Sachsen Classic 2015
Der unbekannte Engländer
Das Verkehrsmuseum Dresden beteiligt sich mit einem speziellen Auto an der Sachsen Classic: Der Hillman Minx III A aus dem Jahr 1960 hat eine bewegte Geschichte hinter sich.
15.08.2015 Michael RassingerDie Marke Hillman wurde von William Hillman gegründet und produzierte ab 1907 Autos. Das Unternehmen war im englischen Coventry, der Partnerstadt von Dresden, ansässig und gehörte zur Rootes-Gruppe. Was hat nun aber ein englisches Auto im Dresdner Verkehrsmuseum zu suchen, das sich ostdeutschen Fahrzeuge verschrieben hat? Joachim Breuninger, Direktor des Museums, erklärt: "Autos der Marke Hillman wurden bis zum Bau der Mauer im Jahr 1961 in die DDR importiert. Sie konnten von Ärzten, Ingenieuren und ähnlichen Berufsgruppen gekauft werden, um diese im Osten zu halten."
Hillman Minx für 21.000 Mark von Arzt gekauft
Der Hillman Minx III A des Verkehrsmuseums wurde tatsächlich von einem Arzt gefahren. Lange Zeit war die Geschichte des Wagens ein Rätsel, doch ein Facebook-Aufruf brachte den Durchbruch: Der Erstbesitzer, ein Arzt aus Hermsdorf (Thüringen), zahlte seinerzeit 21.000 Mark für den Wagen, den er „aufgrund einer Zuweisung vom Ministerium für Handel und Versorgung, Berlin“ vom 6.10.1960 erhielt.
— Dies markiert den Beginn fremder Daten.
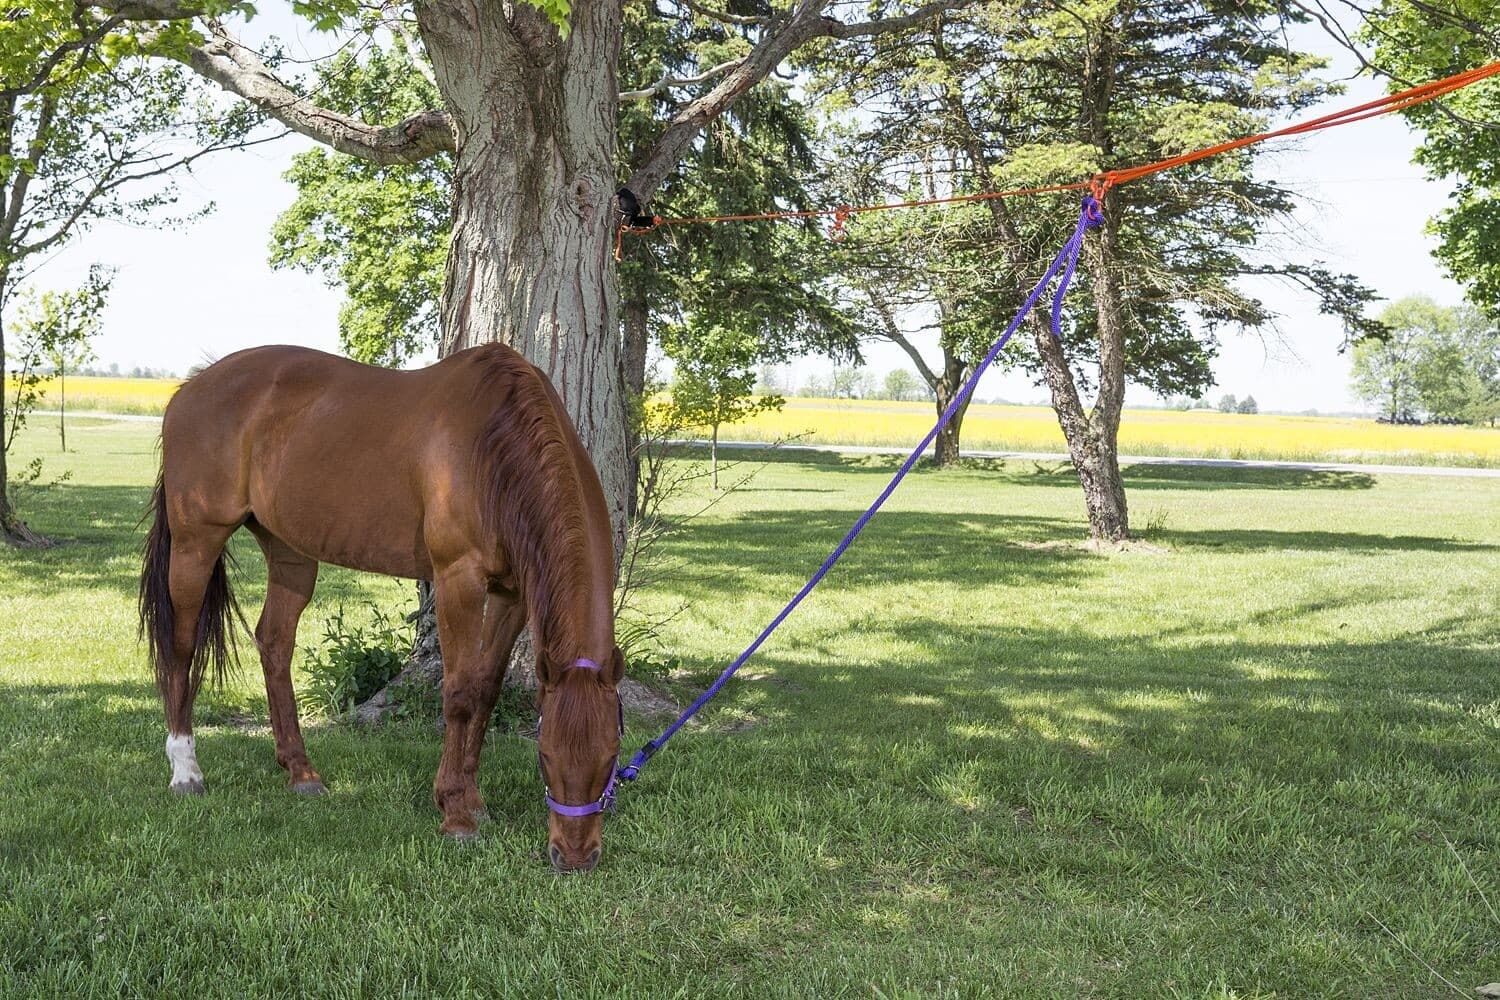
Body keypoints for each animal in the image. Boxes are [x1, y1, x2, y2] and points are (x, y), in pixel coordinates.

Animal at [137, 344, 624, 872]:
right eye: (545, 757)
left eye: (612, 757)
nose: (575, 856)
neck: (495, 444)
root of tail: (189, 390)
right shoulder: (458, 579)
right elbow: (459, 693)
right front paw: (456, 813)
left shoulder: (511, 595)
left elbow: (487, 689)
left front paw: (473, 799)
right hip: (196, 543)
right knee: (181, 647)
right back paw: (186, 770)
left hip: (290, 553)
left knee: (274, 643)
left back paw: (301, 771)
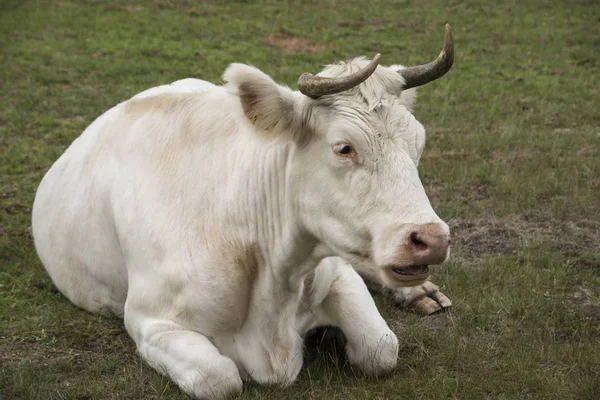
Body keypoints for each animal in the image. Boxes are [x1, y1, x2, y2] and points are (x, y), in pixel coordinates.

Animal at [32, 25, 454, 400]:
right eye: (344, 148)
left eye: (419, 142)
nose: (431, 239)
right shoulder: (149, 320)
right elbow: (219, 379)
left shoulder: (336, 274)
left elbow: (381, 348)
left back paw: (420, 292)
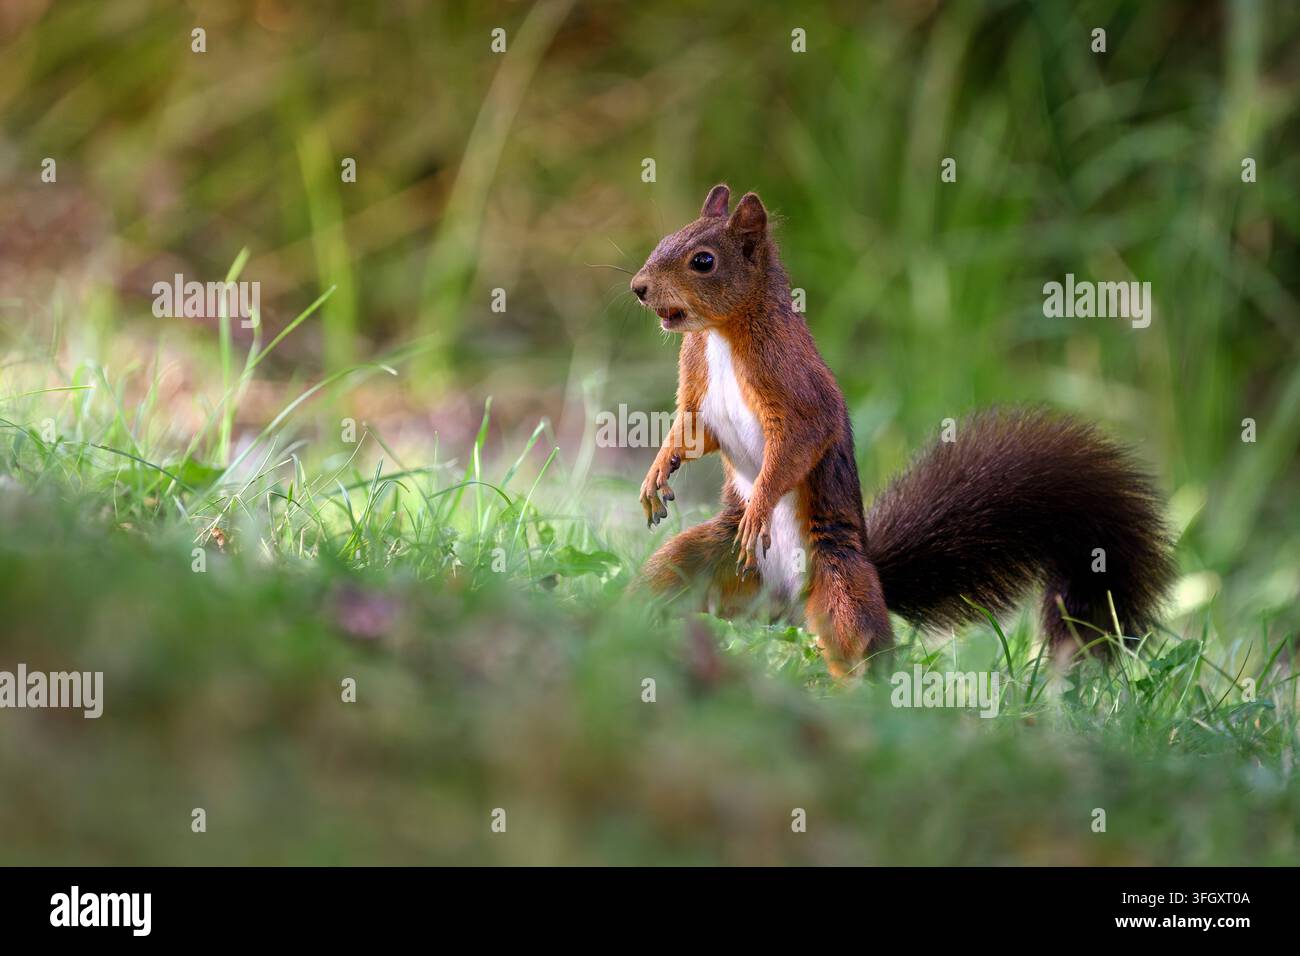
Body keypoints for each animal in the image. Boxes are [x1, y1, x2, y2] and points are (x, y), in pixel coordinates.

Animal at [630, 184, 1176, 678]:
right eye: (664, 239)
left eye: (703, 261)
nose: (638, 287)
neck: (721, 332)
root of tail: (784, 605)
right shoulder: (697, 387)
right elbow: (693, 432)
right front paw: (657, 470)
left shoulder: (794, 387)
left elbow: (799, 442)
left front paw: (760, 505)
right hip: (703, 562)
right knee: (664, 579)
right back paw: (631, 622)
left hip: (841, 583)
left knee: (864, 648)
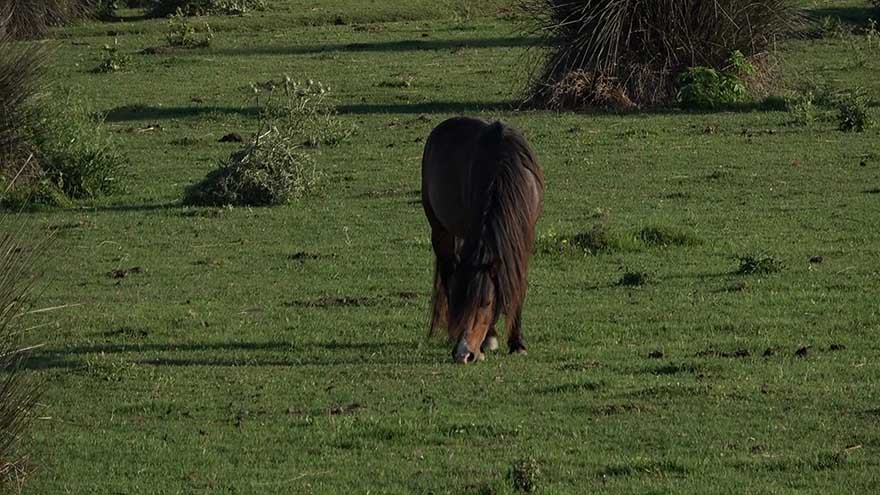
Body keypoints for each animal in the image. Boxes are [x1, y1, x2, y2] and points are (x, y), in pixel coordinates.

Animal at [422, 116, 544, 364]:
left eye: (487, 303)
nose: (463, 354)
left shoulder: (524, 239)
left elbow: (518, 284)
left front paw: (517, 343)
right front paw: (490, 338)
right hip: (440, 230)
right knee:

Einige Aufpreise waren aber dennoch fällig: 22,30 Mark für den Handfeuerlöscher, 24,55 Mark für den Verbandskasten und 9,60 Mark für den Warnständer.
Neuer Besitzer wechselt Farbe
Bis 1985 verblieb der Hillman im Besitz des Arztes, danach kaufte ihn ein 17-Jähriger als seinen ersten Wagen. Abgesehen von einigen Rostschäden war er in gutem Originalzustand, zweifarbig in beige/braun mit roter Kunstleder-Ausstattung. Da die Originalfarbe nicht wieder zu beschaffen war, lackierte der Neubesitzer ihn weiß. Bis zum Verkauf 1989 fuhr er mit dem Hillman Minx nach Ungarn und an die Ostsee und verschaffte ihm sogar eine kleine Filmrolle in dem DEFA-Mehrteiler „Die gläserne Fackel“.
Im September 1989 wurde der Hillman erneut verkauft, da sein Besitzer zur NVA eingezogen wurde. Der neue Eigentümer sah den Wagen als Investition in seine Zukunft. Er wollte mit ihm in den Westen flüchten und ihn dort gewinnbringend verkaufen. Der erste Teil des Plans ging auf: Am 4. November, noch vor dem Mauerfall, überquerte er die Grenze zur CSSR und gelangte von dort in die Bundesrepublik. Viel Geld ließ sich mit dem Hillman allerdings nicht erzielen: Niemand interessierte sich für das Fahrzeug, denn die Bekanntheit lag nahe Null. Chrysler hatte die Rootes-Gruppe 1967 geschluckt, seit 1976 existiert die Marke Hillman nicht mehr.
Hillman seit 2012 in Dresden
Der Wagen wechselte noch zweimal den Besitzer, bis ihn das Verkehrsmuseum 2012 erwerben konnte. Im ersten Halbjahr 2014 wurde der Hillman Minx aufwendig restauriert. Seit Juli 2015 ist er in der neuen Dauerausstellung Straßenverkehr zu sehen – wenn er nicht gerade das Verkehrsmuseum bei der Sachsen Classic vertritt.